How to determine and employ the predefined matrix and the predefined matrix class is described in more detail on page 16, line 15 to page 20, line 2 in U.S. provisional patent application No. 61/974,544; first named inventor: Lars Villemoes; filing date: 3 Apr. 2014. See in particular equation (9) therein for examples of the predefined matrix.
In an example embodiment, the received upmix parameters may include N(N−1)/2 wet upmix parameters. In the present example embodiment, populating the intermediate matrix may include obtaining values for (N−1)2 matrix elements based on the received N(N−1)/2 wet upmix parameters and knowing that the intermediate matrix belongs to the predefined matrix class. This may include inserting the values of the wet upmix parameters immediately as matrix elements, or processing the wet upmix parameters in a suitable manner for deriving values for the matrix elements. In the present example embodiment, the pre-defined matrix may include N(N−1) elements, and the subset of the wet upmix coefficients may include N(N−1) coefficients. For example, the received upmix parameters may include no more than N(N−1)/2 independently assignable wet upmix parameters and/or the number of wet upmix parameters may be no more than half the number of wet upmix coefficients in the subset of wet upmix coefficients.
In an example embodiment, the received upmix parameters may include (N−1) dry upmix parameters. In the present example embodiment, the subset of the dry upmix coefficients may include N coefficients, and the subset of the dry upmix coefficients may be determined based on the received (N−1) dry upmix parameters and based on a predefined relation between the coefficients in the subset of the dry upmix coefficients. For example, the received upmix parameters may include no more than (N−1) independently assignable dry upmix parameters.
In an example embodiment, the predefined matrix class may be one of: lower or upper triangular matrices, wherein known properties of all matrices in the class include predefined matrix elements being zero; symmetric matrices, wherein known properties of all matrices in the class include predefined matrix elements (on either side of the main diagonal) being equal; and products of an orthogonal matrix and a diagonal matrix, wherein known properties of all matrices in the class include known relations between predefined matrix elements. In other words, the predefined matrix class may be the class of lower triangular matrices, the class of upper triangular matrices, the class of symmetric matrices or the class of products of an orthogonal matrix and a diagonal matrix. A common property of each of the above classes is that its dimensionality is less than the full number of matrix elements.

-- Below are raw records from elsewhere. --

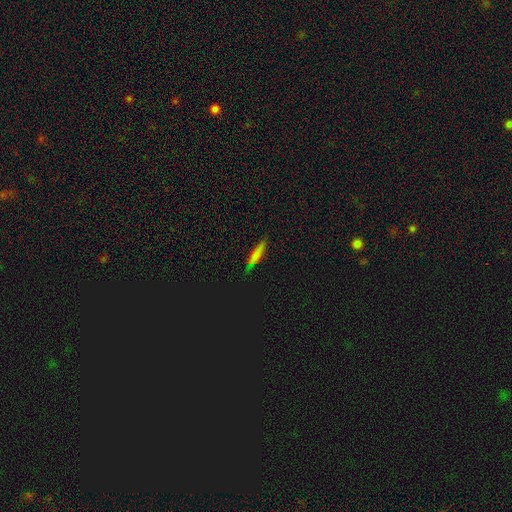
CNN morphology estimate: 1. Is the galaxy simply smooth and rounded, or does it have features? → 68% smooth, 17% featured or disk, 16% star or artifact.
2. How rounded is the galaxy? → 73% cigar-shaped, 24% in between, 3% round.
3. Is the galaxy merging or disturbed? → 77% none, 18% minor disturbance, 3% major disturbance, 2% merger.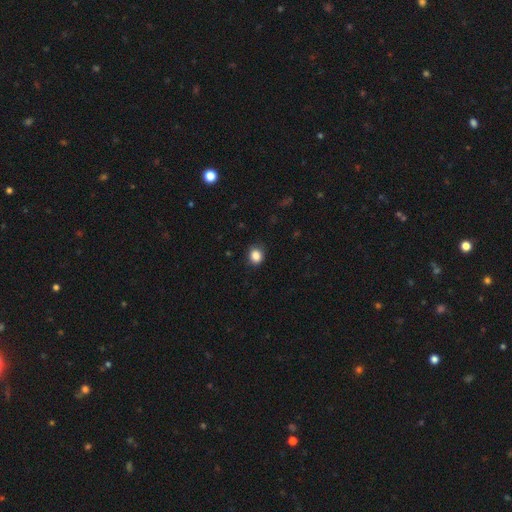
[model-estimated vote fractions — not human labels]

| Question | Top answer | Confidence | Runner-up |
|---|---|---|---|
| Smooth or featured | smooth | 86% | star or artifact (10%) |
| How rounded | round | 60% | in between (39%) |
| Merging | none | 82% | minor disturbance (14%) |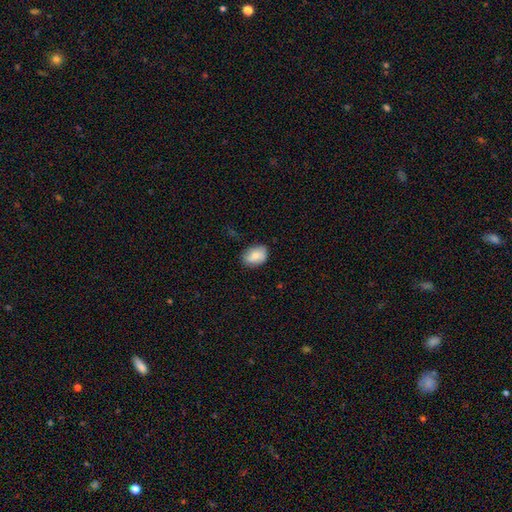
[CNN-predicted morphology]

In an example embodiment, the predefined matrix and/or the predefined matrix class may be associated with the indicated coding format, e.g. allowing the decoding method to adjust the determination of the set of wet upmix coefficients accordingly.
According to example embodiments, there is provided an audio decoding method comprising: receiving signaling indicating one of at least two predefined channel configurations; in response to detecting the received signaling indicating a first predefined channel configuration, performing any of the audio decoding methods of the first aspect. The audio decoding method may comprise, in response to detecting the received signaling indicating a second predefined channel configuration: receiving a two-channel downmix signal and associated upmix parameters; performing parametric reconstruction of a first three-channel audio signal based on a first channel of the downmix signal and at least some of the upmix parameters; and performing parametric reconstruction of a second three-channel audio signal based on a second channel of the downmix signal and at least some of the upmix parameters.
The first predefined channel configuration may correspond to the M-channel audio signal being represented by the received two-channel downmix signal and the associated upmix parameters. The second predefined channel configuration may correspond the first and second three-channel audio signals being represented by the first and second channels of the received downmix signal, respectively, and by the associated upmix parameters.
The ability to receive signaling indicating one of at least two predefined channel configurations, and to perform parametric reconstruction based on the indicated channel configuration, may allow for a common format to be employed for a computer-readable medium carrying a parametric representation of either the M-channel audio signal or the two three-channel audio signals, from an encoder side to a decoder side.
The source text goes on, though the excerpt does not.